Belt sanders are not considered to be "instruments of fine woodworking" ... but maybe this is a mistake. There are plenty of times that an aggressive tool is required to make light work of otherwise tedious jobs. I discovered the real trick to using any tool, particularly a belt sander is to KNOW THE TOOL. When you realize this, you begin to understand it's capabilities, limits and drawbacks.

What I discovered is that a heavy grit on a belt sander is probably best avoided, unless you are actually planning to dig the garden with it or fell trees. 40, 60 and sometimes even 80 grit sanding belts will make mincemeat of wood very quickly. The can also leave  scratches and heavy gouges in the wood that are very difficult to remove. Lesson #1 - when using a belt sander, start off with a finer grade belt that what you think you will need. If you do this you will get a much better "feel" for what the sander and the type of grit will do for you. If you are removing a finish, this rule is particularly useful.

  One lesson I learned a while ago is that "plaster-of-paris" works great for filling in holes in gyproc, which is what happened when the piece I started to sand a piece of wood and all of a sudden it took flight and embedded itself in the wall of my workshop. Lesson #2 work safe, fasten your work down securely.

I also discovered that for some reason, when you try to sand across the grain, it is almost impossible to remove those scratches without actually planing off the top layer of wood. Lesson #3 - don't sand across the grain of the wood.

I also found that if you do not pay close attention to what you are sanding, even if you start off with a 2 x 4 plank, you will soon end up with a popsicle stick. Lesson #4 - Mark your surface with the wavy line of a pencil to monitor how deep you are sanding.

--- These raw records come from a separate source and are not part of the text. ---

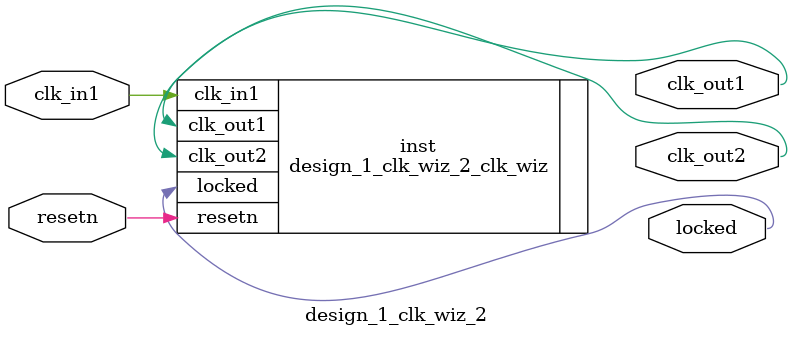
<source format=v>


`timescale 1ps/1ps

(* CORE_GENERATION_INFO = "design_1_clk_wiz_2,clk_wiz_v6_0_2_0_0,{component_name=design_1_clk_wiz_2,use_phase_alignment=true,use_min_o_jitter=false,use_max_i_jitter=false,use_dyn_phase_shift=false,use_inclk_switchover=false,use_dyn_reconfig=false,enable_axi=0,feedback_source=FDBK_AUTO,PRIMITIVE=MMCM,num_out_clk=2,clkin1_period=10.000,clkin2_period=10.000,use_power_down=false,use_reset=true,use_locked=true,use_inclk_stopped=false,feedback_type=SINGLE,CLOCK_MGR_TYPE=NA,manual_override=false}" *)

module design_1_clk_wiz_2 
 (
  // Clock out ports
  output        clk_out1,
  output        clk_out2,
  // Status and control signals
  input         resetn,
  output        locked,
 // Clock in ports
  input         clk_in1
 );

  design_1_clk_wiz_2_clk_wiz inst
  (
  // Clock out ports  
  .clk_out1(clk_out1),
  .clk_out2(clk_out2),
  // Status and control signals               
  .resetn(resetn), 
  .locked(locked),
 // Clock in ports
  .clk_in1(clk_in1)
  );

endmodule

</source>
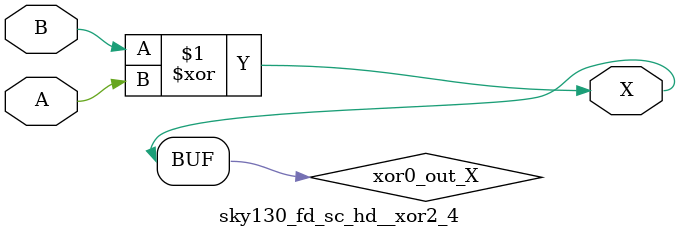
<source format=v>
module sky130_fd_sc_hd__xor2_4 (
    X,
    A,
    B
);
    output X;
    input  A;
    input  B;
    wire xor0_out_X;
    xor xor0 (xor0_out_X, B, A           );
    buf buf0 (X         , xor0_out_X     );
endmodule
</source>
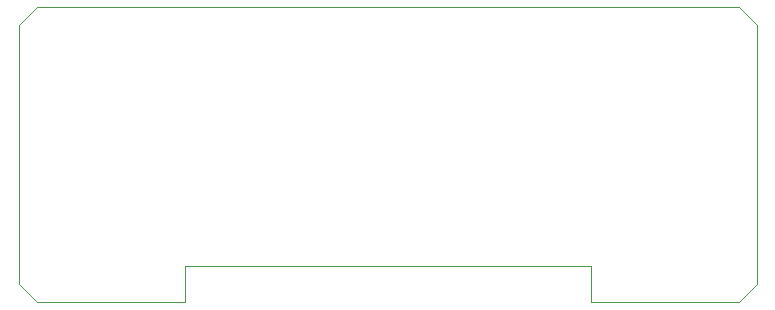
<source format=gbr>
%TF.GenerationSoftware,Altium Limited,Altium Designer,19.0.11 (319)*%
G04 Layer_Color=0*
%FSLAX26Y26*%
%MOIN*%
%TF.FileFunction,Profile,NP*%
%TF.Part,Single*%
G01*
G75*
%TA.AperFunction,Profile*%
%ADD127C,0.001000*%
D127*
X2460630Y61024D02*
X2399606Y0D01*
X1906496D01*
Y123031D01*
X554134D01*
Y0D01*
X61024D01*
X0Y61024D01*
Y923228D01*
X61024Y984252D01*
X2399606Y984252D01*
X2460630Y923228D01*
Y61024D01*
%TF.MD5,e68718b3de47cb8e046e620f9cc7d362*%
M02*

</source>
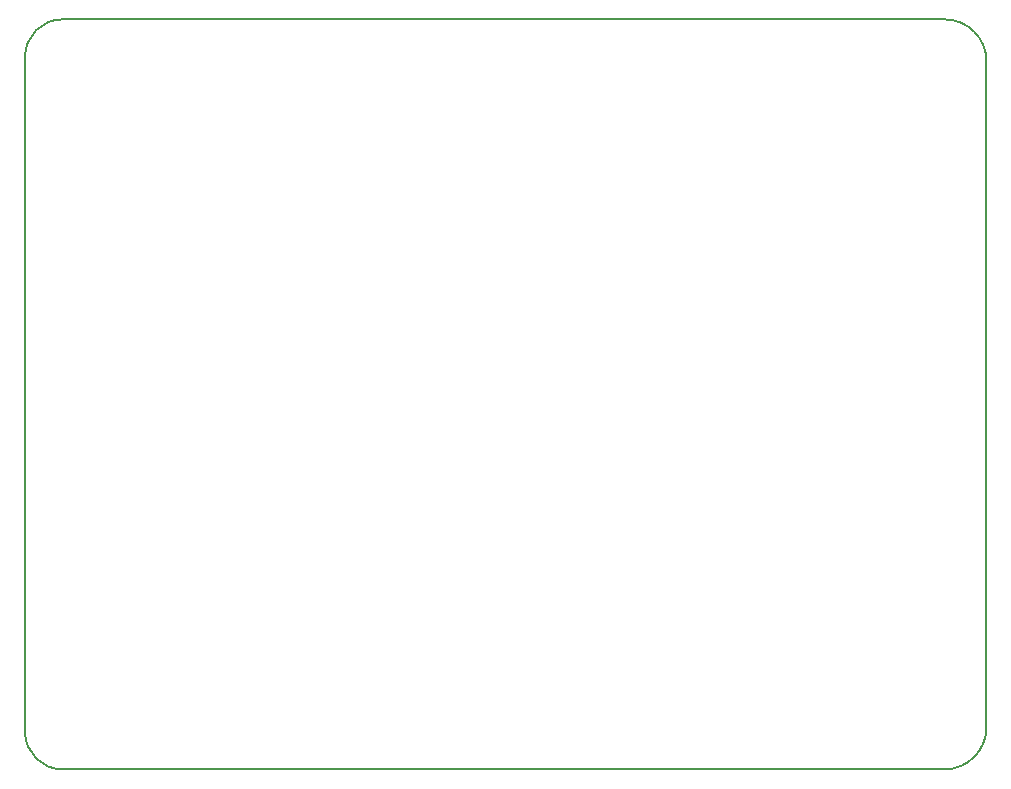
<source format=gbr>
G04 #@! TF.FileFunction,Profile,NP*
%FSLAX46Y46*%
G04 Gerber Fmt 4.6, Leading zero omitted, Abs format (unit mm)*
G04 Created by KiCad (PCBNEW 4.0.4-stable) date 08/21/17 00:53:09*
%MOMM*%
%LPD*%
G01*
G04 APERTURE LIST*
%ADD10C,0.100000*%
%ADD11C,0.150000*%
G04 APERTURE END LIST*
D10*
D11*
X3175000Y63500000D02*
X77851000Y63500000D01*
X77851000Y0D02*
X3175000Y0D01*
X81407000Y59944000D02*
X81407000Y3556000D01*
X77851000Y0D02*
G75*
G03X81407000Y3556000I0J3556000D01*
G01*
X81407000Y59944000D02*
G75*
G03X77851000Y63500000I-3556000J0D01*
G01*
X0Y60325000D02*
X0Y3175000D01*
X0Y3175000D02*
G75*
G03X3175000Y0I3175000J0D01*
G01*
X3175000Y63500000D02*
G75*
G03X0Y60325000I0J-3175000D01*
G01*
M02*

</source>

There are also some unique anomolies you may find with some woods and sanding grits. For example an 80 grit sand paper belt, for some strange reason, appears to take off as much or more material than a 60 grit belt when working with large leaf maple. I suspect the reason for this is the grain structure of the wood. This means you can actually take off as much material with a 80 grit belt and not worry about gouging the living daylights our of your wood.

Having used my belt sander extensively to refinish some hardwood floors, I can say I am quite comfortable in their use now, but this came by way of lots careful use and getting a feel for the tool.